* TASKS FOR THIS EXERCISE:
1) Decide whether each statement agrees with the CeA infusion passage, answering yes or no and quoting the deciding words: (a) the control vector expressed green fluorescent protein; (b) the mice were fear conditioned one week after infusion; (c) the open field test found differences in anxiety behavior in the virus-infused mice.
2) Extract the wording of the CeA infusion passage between "Infusion of CRF" and "virus infused mice.", inclusive.

* PASSAGE FOR REVIEW:
CeA-Targeted Infusion of Virus Against CRF-Cre

CRF is expressed in neurons across numerous brain regions, including CeA, BNST, hypothalamus, and to a lesser extent, cortex and hippocampus. We next investigated whether manipulating Grin1 within CRF-specific neurons limited only to the CeA directly enhanced fear acquisition. We infused CRF driven Cre-recombinase expressing vector (LV-pCRF-Cre/^fGrin1+, N = 8) or CRF driven green fluorescent protein -expressing control vector (LV-pCRF-GFP/^fGrin1+, N = 8) into the CeA of fGrin1 mice. After allowing two weeks for appropriate transgene expression, mice were fear conditioned. Analysis using Oneway ANOVA showed no significant difference between the groups in averaged baseline freezing data prior to training (F (1, 15) = 0.786, p>0.05). A repeated measures ANOVA showed a significant within-subjects effect during training (Figure 6A, F (4, 56) = 2.72, p<0.05) and an overall difference between groups (F (1, 14) = 12.20, p<0.05). This finding indicates that mice with lentivirus-mediated disruption of glutamatergic signaling in CRF containing neurons in the CeA acquire fear conditioning more quickly.

Infusion of CRF driven Cre virus into the central amygdala of floxed *Grin1* mice (LV pCRF-Cre/^fGrin1+) significantly (A) enhanced auditory fear conditioning compared to those that received control virus (LV-pCRF-GFP/^fGrin1+) and (B) retention (1^st 5 trials of extinction) tested the following day. A significant disruption was found during (C) the extinction training session as well as during (D) extinction testing. (E) Tests of anxiety-like behavior using the open field test following extinction showed no differences in anxiety behavior in the (F) time in center or (G) total distance traveled in virus infused mice.

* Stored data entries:
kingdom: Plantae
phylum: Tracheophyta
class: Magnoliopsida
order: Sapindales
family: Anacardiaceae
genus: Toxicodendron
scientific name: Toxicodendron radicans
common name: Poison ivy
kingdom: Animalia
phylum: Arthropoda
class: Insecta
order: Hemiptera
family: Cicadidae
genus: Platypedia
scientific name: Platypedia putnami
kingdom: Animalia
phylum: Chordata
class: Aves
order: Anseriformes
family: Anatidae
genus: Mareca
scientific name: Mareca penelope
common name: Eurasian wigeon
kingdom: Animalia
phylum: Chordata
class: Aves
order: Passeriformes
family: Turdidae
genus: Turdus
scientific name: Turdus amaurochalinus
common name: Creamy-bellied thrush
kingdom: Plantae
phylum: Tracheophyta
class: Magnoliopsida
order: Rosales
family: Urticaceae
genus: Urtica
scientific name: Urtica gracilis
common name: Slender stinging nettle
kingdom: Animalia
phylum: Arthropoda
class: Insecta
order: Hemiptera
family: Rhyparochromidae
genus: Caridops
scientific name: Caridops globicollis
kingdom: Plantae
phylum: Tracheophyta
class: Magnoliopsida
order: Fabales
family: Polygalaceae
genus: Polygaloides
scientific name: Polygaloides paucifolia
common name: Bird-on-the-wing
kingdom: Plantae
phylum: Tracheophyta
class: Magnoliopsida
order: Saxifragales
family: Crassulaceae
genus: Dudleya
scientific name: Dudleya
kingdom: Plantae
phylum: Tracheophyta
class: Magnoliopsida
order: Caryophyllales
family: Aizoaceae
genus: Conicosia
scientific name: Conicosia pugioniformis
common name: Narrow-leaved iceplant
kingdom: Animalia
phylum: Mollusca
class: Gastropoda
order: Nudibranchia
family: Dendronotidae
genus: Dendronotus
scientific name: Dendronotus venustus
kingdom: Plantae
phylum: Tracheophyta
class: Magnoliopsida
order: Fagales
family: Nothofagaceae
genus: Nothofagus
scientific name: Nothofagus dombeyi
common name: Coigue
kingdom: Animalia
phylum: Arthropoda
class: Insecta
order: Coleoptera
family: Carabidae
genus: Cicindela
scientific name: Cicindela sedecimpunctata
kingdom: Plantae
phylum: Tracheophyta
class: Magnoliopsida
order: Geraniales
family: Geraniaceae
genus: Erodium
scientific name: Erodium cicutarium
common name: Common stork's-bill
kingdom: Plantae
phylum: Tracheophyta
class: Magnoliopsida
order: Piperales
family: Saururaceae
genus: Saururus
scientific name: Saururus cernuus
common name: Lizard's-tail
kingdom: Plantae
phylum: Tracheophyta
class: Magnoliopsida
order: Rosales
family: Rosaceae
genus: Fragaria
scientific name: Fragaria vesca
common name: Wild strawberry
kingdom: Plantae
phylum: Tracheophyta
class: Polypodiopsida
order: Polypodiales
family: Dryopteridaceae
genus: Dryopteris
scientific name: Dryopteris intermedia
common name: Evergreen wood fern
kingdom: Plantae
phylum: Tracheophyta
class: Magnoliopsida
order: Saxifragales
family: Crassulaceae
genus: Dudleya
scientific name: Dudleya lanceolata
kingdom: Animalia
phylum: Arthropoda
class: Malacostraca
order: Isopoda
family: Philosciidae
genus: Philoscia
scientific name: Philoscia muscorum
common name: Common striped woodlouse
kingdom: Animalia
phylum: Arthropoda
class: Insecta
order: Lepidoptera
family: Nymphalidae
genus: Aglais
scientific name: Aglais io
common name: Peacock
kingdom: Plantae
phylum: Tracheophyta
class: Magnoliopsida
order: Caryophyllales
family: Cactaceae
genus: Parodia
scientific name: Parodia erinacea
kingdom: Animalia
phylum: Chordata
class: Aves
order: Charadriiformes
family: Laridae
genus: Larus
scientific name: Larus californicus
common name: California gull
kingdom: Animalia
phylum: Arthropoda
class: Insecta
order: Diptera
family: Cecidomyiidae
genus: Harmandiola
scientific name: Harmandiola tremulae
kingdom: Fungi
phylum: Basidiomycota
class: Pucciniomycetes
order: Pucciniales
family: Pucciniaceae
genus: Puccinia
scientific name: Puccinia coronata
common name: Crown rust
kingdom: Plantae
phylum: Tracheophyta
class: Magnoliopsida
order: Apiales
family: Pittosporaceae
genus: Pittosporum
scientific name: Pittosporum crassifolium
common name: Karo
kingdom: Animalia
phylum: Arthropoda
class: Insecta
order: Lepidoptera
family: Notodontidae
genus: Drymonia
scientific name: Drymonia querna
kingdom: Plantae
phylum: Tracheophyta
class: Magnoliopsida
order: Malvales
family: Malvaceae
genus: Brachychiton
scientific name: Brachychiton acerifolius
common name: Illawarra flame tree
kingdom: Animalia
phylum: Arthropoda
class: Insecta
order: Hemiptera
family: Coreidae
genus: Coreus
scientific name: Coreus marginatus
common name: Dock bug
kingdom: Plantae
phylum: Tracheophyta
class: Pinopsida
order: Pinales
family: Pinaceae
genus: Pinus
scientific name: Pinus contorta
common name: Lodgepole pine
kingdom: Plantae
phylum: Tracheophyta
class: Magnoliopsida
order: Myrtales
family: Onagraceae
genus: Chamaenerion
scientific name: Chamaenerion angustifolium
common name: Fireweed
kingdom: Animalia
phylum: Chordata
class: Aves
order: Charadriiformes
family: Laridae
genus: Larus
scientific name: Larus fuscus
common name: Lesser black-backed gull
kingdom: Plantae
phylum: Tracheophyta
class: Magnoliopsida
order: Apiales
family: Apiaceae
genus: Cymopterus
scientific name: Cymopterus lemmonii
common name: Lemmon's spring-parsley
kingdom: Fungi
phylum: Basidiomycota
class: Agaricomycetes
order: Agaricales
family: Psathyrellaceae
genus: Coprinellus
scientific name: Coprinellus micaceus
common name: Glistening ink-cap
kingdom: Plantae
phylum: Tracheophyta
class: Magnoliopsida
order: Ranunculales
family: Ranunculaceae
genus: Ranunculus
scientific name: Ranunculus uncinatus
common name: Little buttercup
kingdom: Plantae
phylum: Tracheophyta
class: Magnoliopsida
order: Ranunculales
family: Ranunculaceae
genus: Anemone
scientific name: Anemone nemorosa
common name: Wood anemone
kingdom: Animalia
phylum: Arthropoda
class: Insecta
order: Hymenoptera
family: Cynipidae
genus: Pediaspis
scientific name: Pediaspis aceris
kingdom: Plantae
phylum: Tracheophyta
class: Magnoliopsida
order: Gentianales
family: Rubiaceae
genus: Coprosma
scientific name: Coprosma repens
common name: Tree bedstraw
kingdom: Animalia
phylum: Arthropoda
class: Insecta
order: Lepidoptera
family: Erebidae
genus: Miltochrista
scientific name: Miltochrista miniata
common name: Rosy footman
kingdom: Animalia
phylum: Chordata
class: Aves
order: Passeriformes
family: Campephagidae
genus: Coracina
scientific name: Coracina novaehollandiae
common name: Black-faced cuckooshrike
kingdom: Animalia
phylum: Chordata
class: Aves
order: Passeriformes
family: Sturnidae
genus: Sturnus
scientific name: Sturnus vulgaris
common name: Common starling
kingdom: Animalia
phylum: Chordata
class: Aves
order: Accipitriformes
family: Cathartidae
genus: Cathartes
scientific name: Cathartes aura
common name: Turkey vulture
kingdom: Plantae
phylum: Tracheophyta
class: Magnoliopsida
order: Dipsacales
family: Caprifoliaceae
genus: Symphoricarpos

* LIST OF SOLUTIONS:
1)
(a) Yes: "CRF driven green fluorescent protein -expressing control vector (LV-pCRF-GFP/^fGrin1+, N = 8)"
(b) No: "After allowing two weeks for appropriate transgene expression, mice were fear conditioned."
(c) No: "showed no differences in anxiety behavior in the (F) time in center or (G) total distance traveled in virus infused mice"

2)
Infusion of CRF driven Cre virus into the central amygdala of floxed *Grin1* mice (LV pCRF-Cre/^fGrin1+) significantly (A) enhanced auditory fear conditioning compared to those that received control virus (LV-pCRF-GFP/^fGrin1+) and (B) retention (1^st 5 trials of extinction) tested the following day. A significant disruption was found during (C) the extinction training session as well as during (D) extinction testing. (E) Tests of anxiety-like behavior using the open field test following extinction showed no differences in anxiety behavior in the (F) time in center or (G) total distance traveled in virus infused mice.